Results from a phase 1/2 trial highlighted improved clinical outcomes for patients receiving eltanexor monotherapy for relapsed/refractory myelodysplastic syndrome.
The FDA has granted fast track designation to eltanexor (KPT 8602, ATG 016) monotherapy for patients with relapsed/refractory intermediate-, high-, or very high–riskmyelodysplastic syndrome (MDS), according to a press release from Karyopharm Therapeutics.1
A phase 1/2 trial (NCT02649790) is currently underway investigating eltanexor in patients with relapsed/refractory MDS.2 Eltanexor is an investigational selective inhibitors of nuclear export (SINE) compound that functions by binding with the nuclear export protein XPO1. This results in the accumulation of tumor suppressor proteins in the cell nucleus. This mechanism boosts tumor suppression function and could induce selective apoptosis in cancer cells and spare healthy cells.
Notably, preclinical models showed that eltanexor demonstrated a broad therapeutic window with minimal penetration to the blood-brain barrier. Due to this, investigators theorize that the it has potential as another SINE compound for the treatment of cancer. Moreover, animals that were treated with eltanexor showed less percentage of weight loss and improved food consumption compared with selinexor (Xpovio). In addition to this designation by the FDA, the European Commission granted orphan medicinal product to eltanexor for the treatment of MDS in the European Union. The FDA has previously granted eltanexor monotherapy orphan drug designation for MDS.3
“These recent designations from the FDA and European Commission reinforce eltanexor's potential to improve clinical outcomes for patients with relapsed/refractory MDS,” Richard Paulson, president, and chief executive officer of Karyopharm, said in the press release. “We are dedicated to advancing our ongoing clinical trials and remain committed to bringing eltanexor to these patients and their families as a new treatment option.”
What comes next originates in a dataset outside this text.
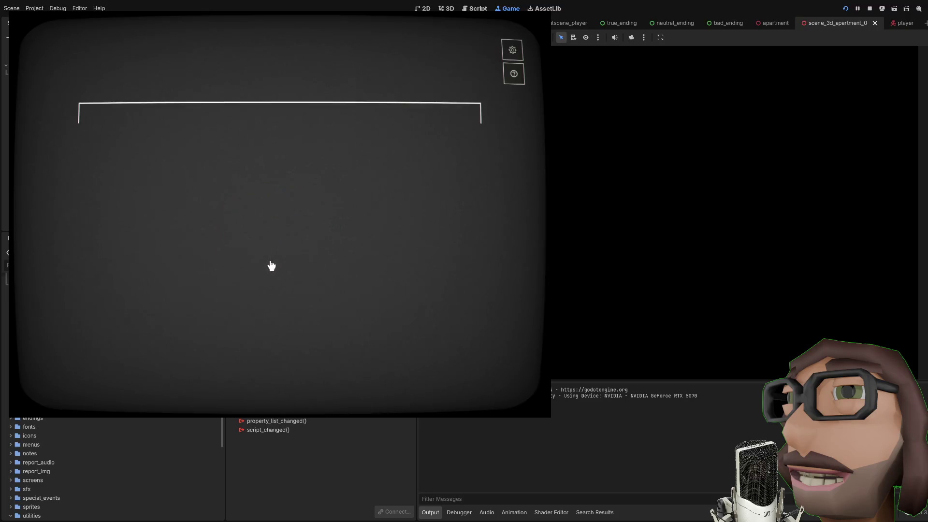
Step: File THE ABSENCE report as APPARITION and close the Training Day Complete results
left_click(271, 263)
Previous phase 1 results were presented at the 2021 American Society of Clinical Oncology (ASCO) Annual Meeting assessing eltanexor monotherapy in patients with hypomethylating agent–refractory MDS. A total of 20 patients enrolled on the trial, 15 of whom were evaluable for efficacy with a median age of 76 years. Patients had a median of 2 prior lines of treatment, and 93% had a high- or intermediate 2–risk disease per International Prognostic Scoring System criteria.
The trial evaluated those given eltanexor at a dose of 10 mg (n = 5) or 20 mg (n = 15) every day for 5 days per week of a 28-day cycle.
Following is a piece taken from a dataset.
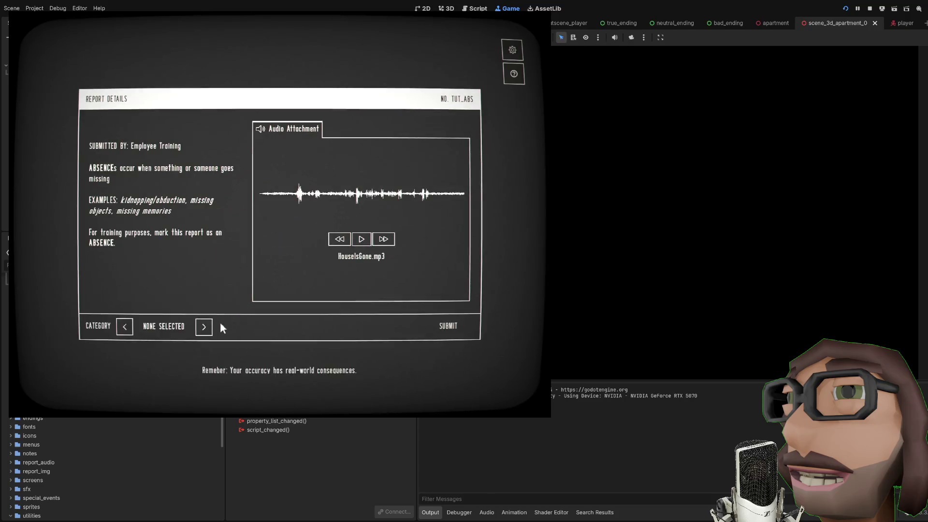
left_click(305, 244)
left_click(204, 327)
Overall, 35% of patients had a bone marrow complete response (CR) and 25% achieved stable disease. Of those evaluable for efficacy, 47% had a bone marrow CR and 33% had stable disease. In the 10 mg group, the bone marrow CR was 60% and 40% of patients achieved stable disease. In the 20 mg group, the bone marrow CR rate was 40% and 20% had stable disease.
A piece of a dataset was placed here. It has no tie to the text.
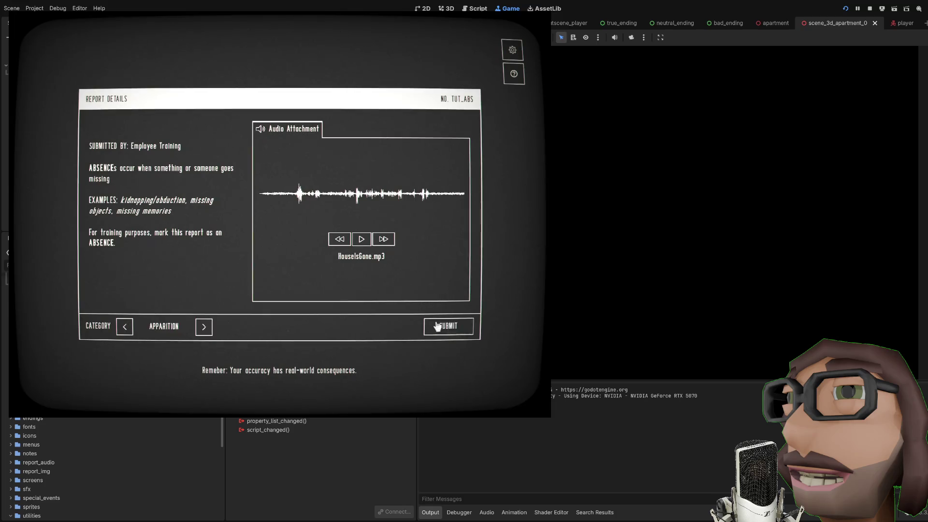
left_click(436, 326)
Hematologic improvement and transfusion independence for at least 2 weeks was reported in 4 patients, with an additional 2 patients having trilineage hematologic improvement. The overall survival (OS) for the 7 patients who had a bone marrow CR was 11.86 months vs 8.67 months for those who did not have a bone marrow CR (HR, 0.27; P = .05). For patients with disease control, the median OS was 9.86 months vs 3.15 months for those who had progressive disease (HR, 0.38; P = .09). Of note, adverse effects were low-grade, dose-dependent, and reversible.